In 1971 there were 22.3 deaths for every 100,000 people in the UK and this has dropped to 5.5 per 100,000 in 2008.
The drop in stomach cancer deaths reflect the dramatic fall in the number of people being diagnosed with the disease over the last 40 years.
Better living conditions with less overcrowding has led to a decrease in H. pylori infection. Cancer Research UK researchers first revealed the link between H. pylori and stomach cancer in studies in rural China in 1990 and in middle-aged men in England and Wales in 1991.
Dr Lesley Walker, Cancer Research UK’s director of cancer information, said: “These figures are fantastic news showing fewer people are now dying from stomach cancer. But with more than 5,000 deaths from the disease every year, more work needs to be done to raise awareness of how to reduce the risk of stomach cancer and improving the outcome for patients.
“Smoking doubles the risk of developing the disease with around one in five stomach cancers in Europe caused by smoking. A poor diet also increases the risk as does a family history of the disease. Persistent indigestion should be reported to the doctor as it can be a sign of stomach cancer.”
A healthy diet high in fruit, veg and fibre and low in red and processed meat and salt helps reduce the risk of many different cancers.
Stomach cancer is the seventh most common cause of cancer death and accounts for around three per cent of all cancer deaths in the UK. More men die from stomach cancer with around 3,200 deaths every year and nearly 2,000 stomach cancer deaths for women.

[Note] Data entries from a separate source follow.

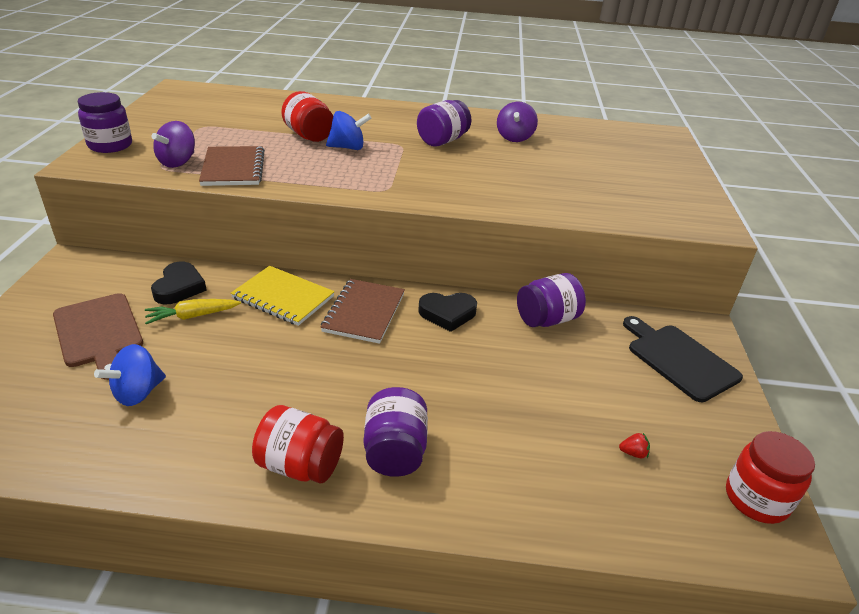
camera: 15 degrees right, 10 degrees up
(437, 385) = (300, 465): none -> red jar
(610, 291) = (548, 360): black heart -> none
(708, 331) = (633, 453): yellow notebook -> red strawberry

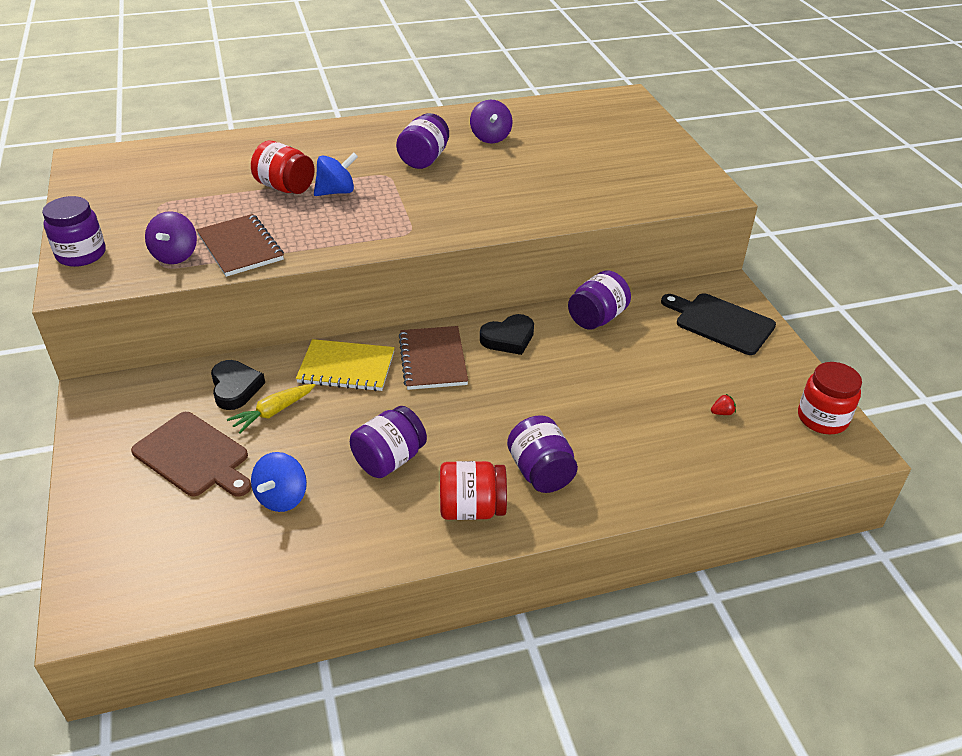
camera: 20 degrees left, 5 degrees up
(258, 389) = (389, 459): none -> purple jar

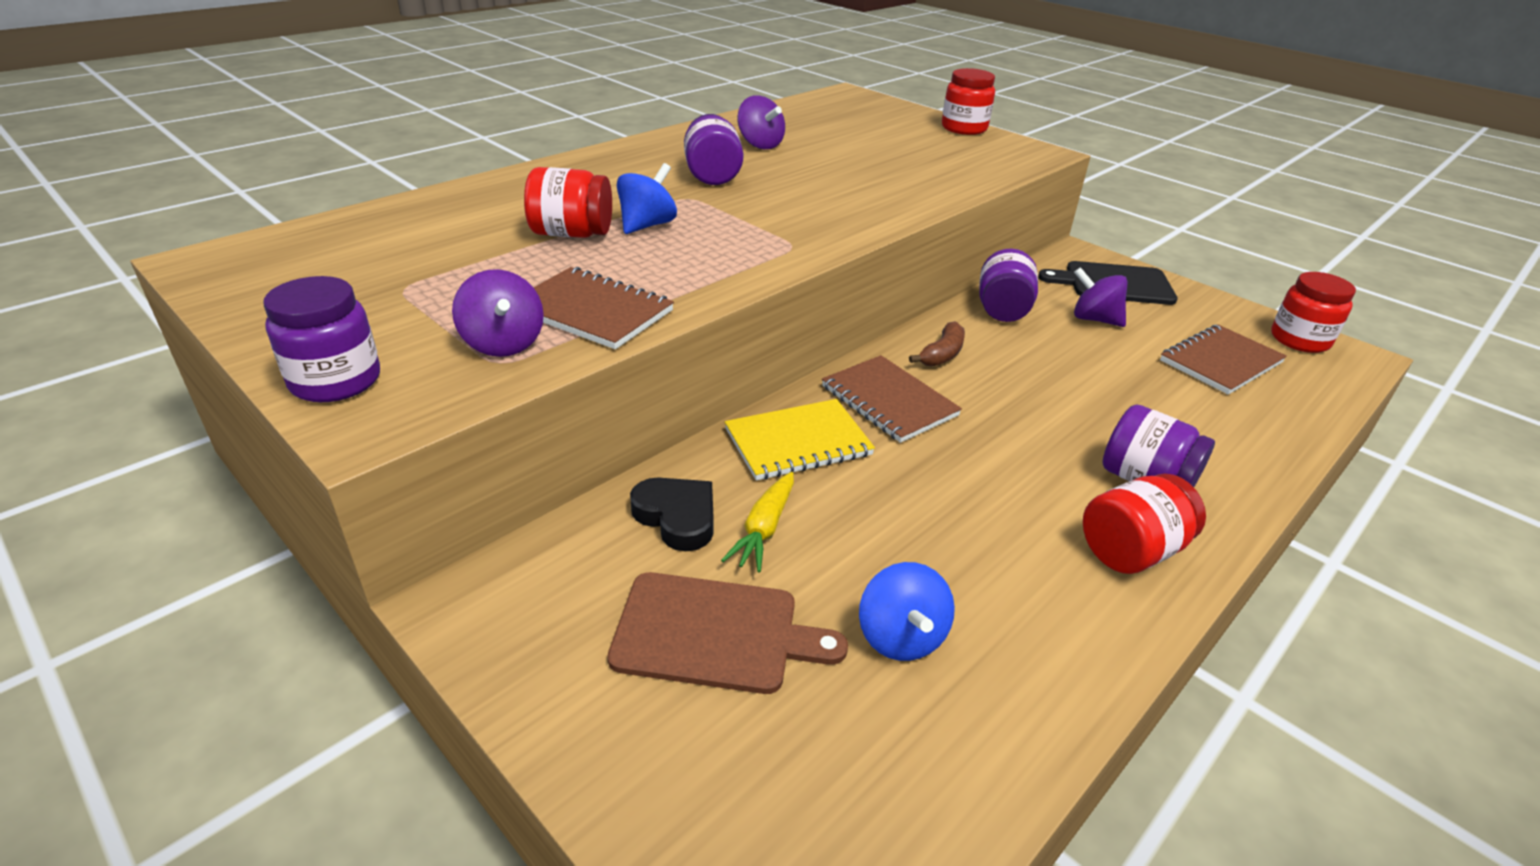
camera: 30 degrees left, 5 degrees down
(389, 459) = (974, 531): purple jar -> none
(508, 338) = (942, 354): black heart -> brown banana
(662, 347) = (1094, 319): none -> purple spinning top
(678, 154) = (964, 128): none -> red jar
(722, 413) = (1220, 362): red strawberry -> brown notebook

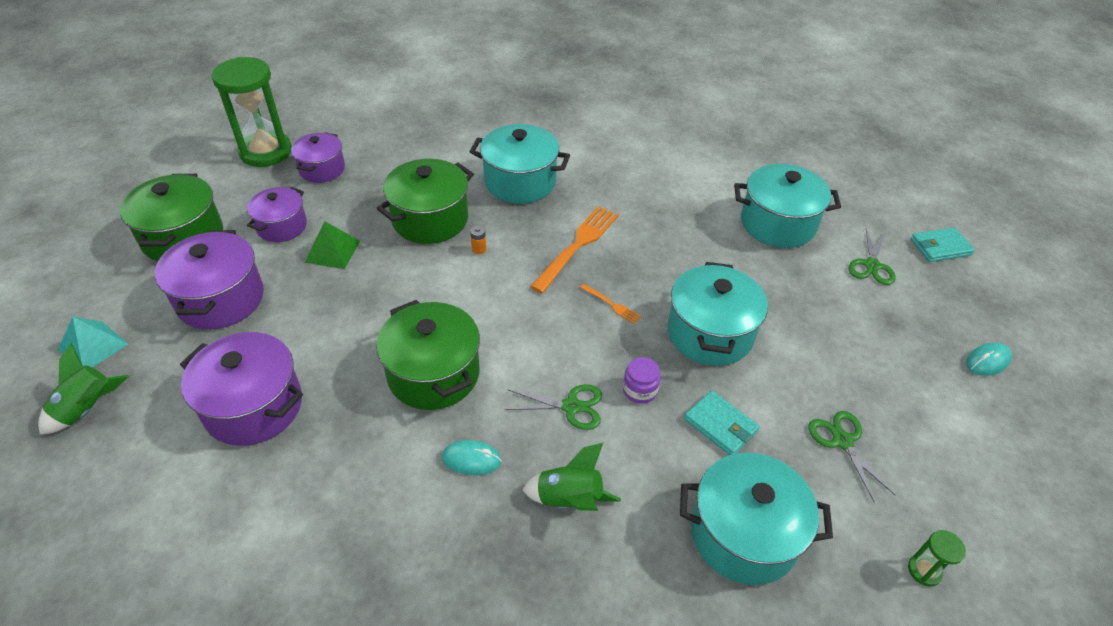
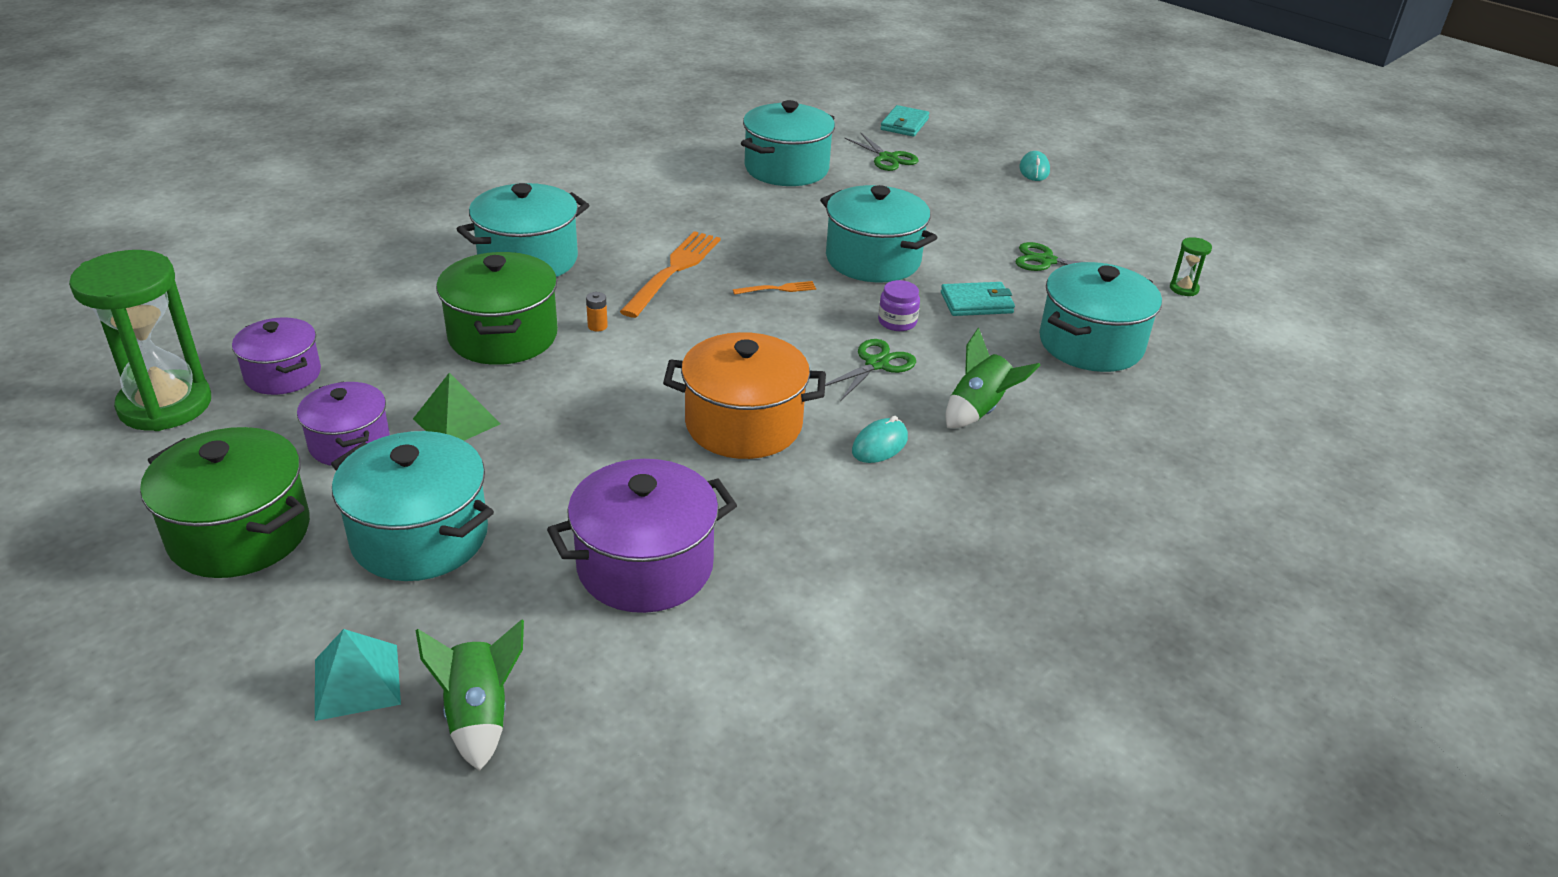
camera: 55 degrees left, 10 degrees down
(221, 299) = (420, 537): purple pot -> turquoise pot
(433, 374) = (743, 424): green pot -> orange pot
(578, 245) = (673, 270): orange fork -> orange fork turned 45 degrees clockwise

Professor Peter Johnson, Cancer Research UK’s chief clinician, said: “The falling number of people developing stomach cancer is further evidence of the important positive effects that improved living conditions and stopping smoking can have. A key to further reducing the number of people who die from the disease is improvements to treatment. Early diagnosis is critical with surgery being the main treatment for stomach cancer when it is diagnosed early enough. Research is taking place across the UK looking at better chemotherapy combinations and biological drugs to help patients.”
For media enquiries please contact the Cancer Research UK press office on 020 7061 8300 or, out of hours, the duty press officer on 07050 264 059.
Notes to editors
Visit our cancer statistics page for the latest statistics on stomach cancer.
The symptoms of stomach cancer can be quite vague. Symptoms can include
- Indigestion, acidity and burping
- Feeling full
- Bleeding or tiredness and breathlessness because you have lost blood
- Blood clots
- Feeling or being sick
- Difficulty in swallowing
- Loss of appetite or weight loss (usually symptoms of a more advanced cancer)
The earliest symptoms are often acidity and burping. But these are symptoms of other stomach problems too. Most people who have long term indigestion and wind never develop cancer. About one in every 50 people going to the doctor for the first time with indigestion and burping will have stomach cancer.